§ Job item
Filter the listing below, keeping only the lines with the word "that".
::::
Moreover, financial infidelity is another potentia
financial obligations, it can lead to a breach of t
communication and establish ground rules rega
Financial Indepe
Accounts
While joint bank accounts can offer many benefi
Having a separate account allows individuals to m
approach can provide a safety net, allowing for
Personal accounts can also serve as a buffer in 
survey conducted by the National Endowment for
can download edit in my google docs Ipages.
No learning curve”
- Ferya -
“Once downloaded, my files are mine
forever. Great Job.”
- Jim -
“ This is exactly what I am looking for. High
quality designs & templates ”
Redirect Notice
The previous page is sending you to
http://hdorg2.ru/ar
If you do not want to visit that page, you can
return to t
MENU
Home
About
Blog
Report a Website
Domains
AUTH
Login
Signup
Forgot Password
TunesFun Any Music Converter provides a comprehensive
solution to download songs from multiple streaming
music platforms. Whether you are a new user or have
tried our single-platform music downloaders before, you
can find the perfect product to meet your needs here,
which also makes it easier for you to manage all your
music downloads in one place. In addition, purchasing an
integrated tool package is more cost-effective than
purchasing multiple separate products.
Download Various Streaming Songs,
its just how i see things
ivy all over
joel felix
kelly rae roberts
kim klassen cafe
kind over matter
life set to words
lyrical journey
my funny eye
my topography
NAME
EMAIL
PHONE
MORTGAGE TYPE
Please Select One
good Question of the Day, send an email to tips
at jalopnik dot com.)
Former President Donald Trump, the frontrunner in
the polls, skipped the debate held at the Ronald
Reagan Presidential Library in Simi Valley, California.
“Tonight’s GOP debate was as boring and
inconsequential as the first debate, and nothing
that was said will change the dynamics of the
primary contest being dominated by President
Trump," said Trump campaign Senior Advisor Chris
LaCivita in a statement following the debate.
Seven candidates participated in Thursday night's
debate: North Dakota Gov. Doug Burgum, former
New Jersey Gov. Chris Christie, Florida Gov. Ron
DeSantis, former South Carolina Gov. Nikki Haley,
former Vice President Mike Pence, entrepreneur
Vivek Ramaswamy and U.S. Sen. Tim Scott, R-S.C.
::::
§ Written reply
If you do not want to visit that page, you can
that was said will change the dynamics of the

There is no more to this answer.